R codes for Gene regulatory network inference methods used in the paper:
- Proposed approach
The code for regression based approach which simultaneously infer gene regulatory networks from multiple data
sets can be download from the folowing link.
Download
- Global Silencing
The code is provided by Barzel et al. (2013)
function [S] = SMatrix(G)
clear S;
[N cols] = size(G);
D = (G - eye(N)) * G;
for i = 1:N
for j = i + 1:N
D(i,j) = 0;
D(j,i) = 0;
end
end
S = (G - eye(N) + D) * inv(G);
for i = 1:N
S(i,i) = 0;
end
S = abs(S)/max(max(abs(S)));
Barzel B, Barabási AL (2013) Network link prediction by global silencing of indirect correlations. Nat Biotechnology 31: 720–725.
Network Deconvolution
The Network Deconvolution code is available at http://compbio.mit.edu/nd/code/ND_regulatory.m.
Feizi S, Marbach D, Mdard M, Kellis M (2013) Network deconvolution as a general method to distinguish direct dependencies in networks. Nat Biotechnology 31: 726–733.
Graphical Gaussian Models (GGM)
We used the package GeneNet to infer gene regulatory networks based on the GGM proposed in Schäfer et al.
inferred.pcor <- ggm.estimate.pcor(data)
net <- ggm.test.edges(inferred.pcor)
Schäfer J, Strimmer K (2005) An empirical bayes approach to inferring large-scale gene association networks. Bioinformatics 21: 754–764.
GENIE3
We used online tool available at GP-DREAM in order to infer gene regulatory networks.
Reich, M., Liefeld, T., Gould, J., Lerner, J., Tamayo, P., and Mesirov, J. P. (2006).Genepattern 2.0. Nature Genetics, 38(5),500501.
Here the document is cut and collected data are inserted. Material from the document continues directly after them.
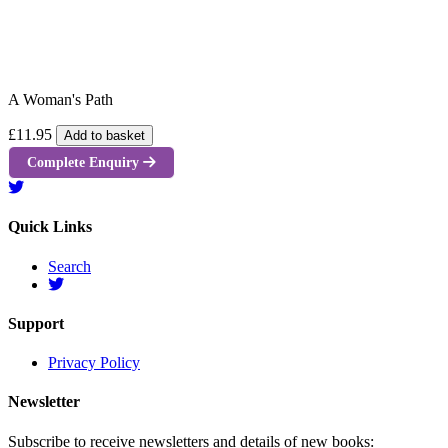
A Woman's Path
£11.95
Add to basket
Complete Enquiry
Quick Links
Search
Support
Privacy Policy
Newsletter
Subscribe to receive newsletters and details of new books:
Marbach, D., Costello, J. C., Kffner, R., Vega, N. M., Prill, R. J.,Camacho, D. M., Allison, K. R., , D. R. E. A. M. C., Kellis, M.,Collins, J. J., and Stolovitzky, G. (2012). Wisdom of crowds for robust gene network inference. Nat Methods, 9(8), 796–804.
The Algorithm for the Reconstruction of Accurate Cellular Networks (ARACNE)
We used the package minet in order to infer gene regulatory networks based on mutual information.
mim <- build.mim(data,estimator="spearman")
net <- aracne(mim)
Margolin AA, Wang K, Lim WK, Kustagi M, Nemenman I, et al. (2006) Reverse engineering cellular networks. Nat Protoc 1: 662–671.
Context Likelihood of Relatedness (CLR)
We used the package minet in order to infer gene regulatory networks based on mutual information.
mim <- build.mim(data,estimator="spearman")
net <- clr(mim)
Margolin AA, Wang K, Lim WK, Kustagi M, Nemenman I, et al. (2006) Reverse engineering cellular networks. Nat Protoc 1: 662–671.
Categorical Bayesian Networks
We used the package catnet in order to infer gene regulatory networks rely on Bayesian Network.
parentlist = vector(dim(data)[1], mode = "list")
parentlist = lapply(parentlist,function(parentlist)c("rpod", "rpoe" , "rpoh" , "rpos"))
net <- cnSearchSA(data,parentsPool=parentlist,maxParentSet=4,fixedParents=parentlist,selectMode="BIC")
best = cnFindBIC(net, data)
cnMatEdges(best)
Balov N. (2013) A categorical network approach for discovering differentially expressed regulations in cancer BMC medical genomics. BMC medical genomics 6: S1.